Right after searching incognito and clearing your cookies, using a VPN (virtual private network) to disguise the location you’re searching from might just be the most frequently repeated travel tip for finding cheap flights. In this case, it can sometimes work … but not for the reasons you may think.

It’s not about how you’re searching: It’s about where you’re searching from. Some flight search platforms and even individual airlines can charge drastically different amounts based upon the point-of-sale – or at least where the website thinks you’re buying a ticket.

Whether you use a VPN or simply navigate through an airline’s website to select a different location, it can result in some savings … or additional costs. For example, when I needed to book flights from Bogota (BOG) and Cartagena (CTG) and back earlier this year, searching from the U.S. yielded roundtrip fares for just over $111.

bogota to cartagena 

But after switching my location on Avianca’s site to Colombia itself, it pulled up the exact same flights at 354,000 Colombian pesos – dropping the price by $30 apiece to $81 USD.
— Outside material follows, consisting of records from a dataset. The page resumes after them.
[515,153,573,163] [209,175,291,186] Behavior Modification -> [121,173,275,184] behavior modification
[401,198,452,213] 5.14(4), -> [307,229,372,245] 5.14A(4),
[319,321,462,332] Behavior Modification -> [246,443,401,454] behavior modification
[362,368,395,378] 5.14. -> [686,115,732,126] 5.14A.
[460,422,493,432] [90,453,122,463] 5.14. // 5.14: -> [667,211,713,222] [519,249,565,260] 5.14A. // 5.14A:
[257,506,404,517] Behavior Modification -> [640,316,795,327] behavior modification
bogota to cartagena flights 

If you’re trying this money-saving method, make sure you’ve got a credit card that doesn’t charge foreign transaction fees!
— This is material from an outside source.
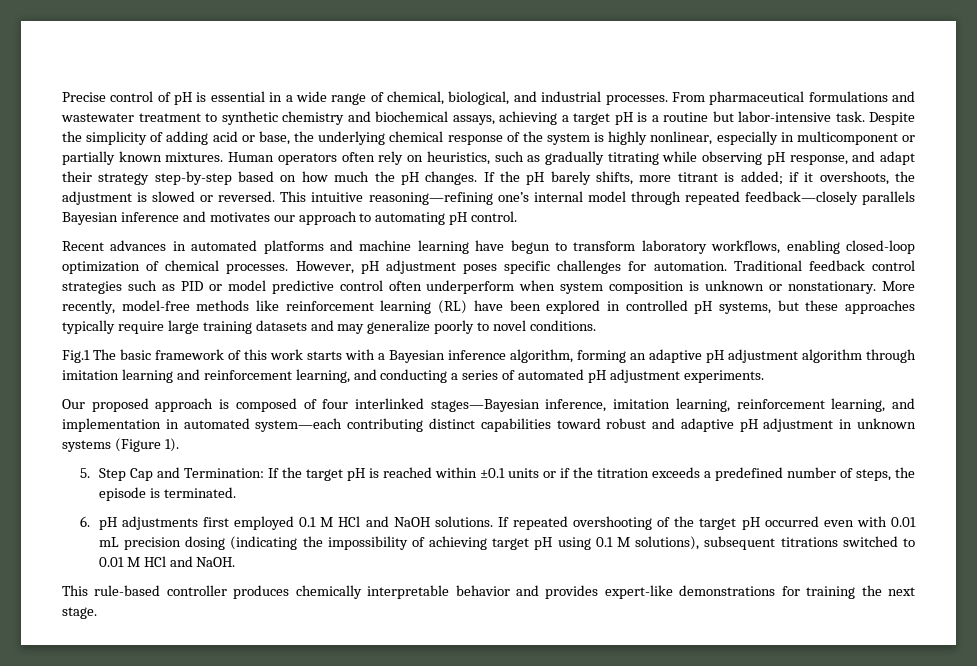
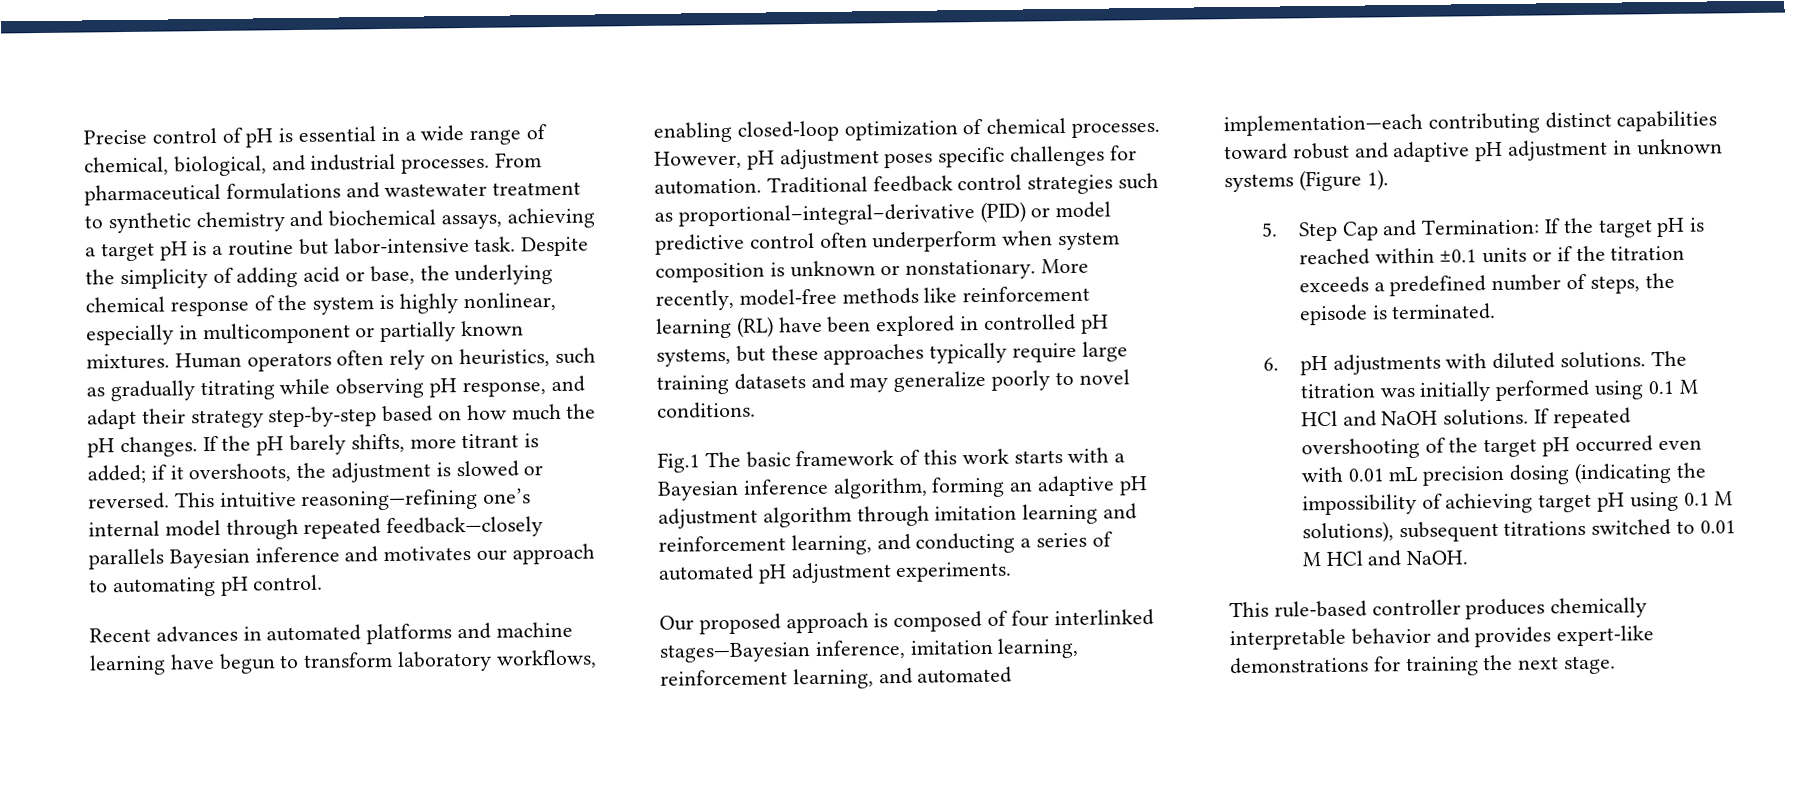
[180,281,203,291] PID -> [677,201,1026,227] proportional–integral–derivative (PID)
[62,418,343,432] implementation in automated system—each -> [917,666,1013,684] [1223,113,1423,137] automated implementation—each
[203,516,295,530] first employed -> [1445,350,1687,370] [1299,379,1645,402] with diluted solutions. The titration was initially performed using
But don’t assume that searching from the home country (and paying in its currency) is always the key to savings. For example, these long-haul flights from New York City (JFK) down to Buenos Aires (EZE) on Aeromexico clock in just over $1,000.

aeromexico flight buenos aires 

By switching my point of sale to Argentina itself, the exact same flights cost 229,637 Argentine pesos. That works out to more than $1,719 USD – an extra $700!

new york city argentina 

Let me be clear: This is incredibly hit or miss. You could run 100 searches around the globe and only run into this issue once or twice. It just depends on where you’re flying – and where you’re buying.

Is it worth trying? Yes, especially if you don’t like the prices you see on a flight abroad, change your point of sale or fire up a VPN and compare the prices.

But though this technique can help at times, it’s by no means a silver bullet to saving on flights.


Bottom Line

If you really want to know how to find cheap flights, you need to know the facts.

You can search incognito for flights if you want, but it’s not doing you any good. And stop wasting your time clearing your cookies, too. These tips have been passed around for years even by so-called experts. But they’re simply not true.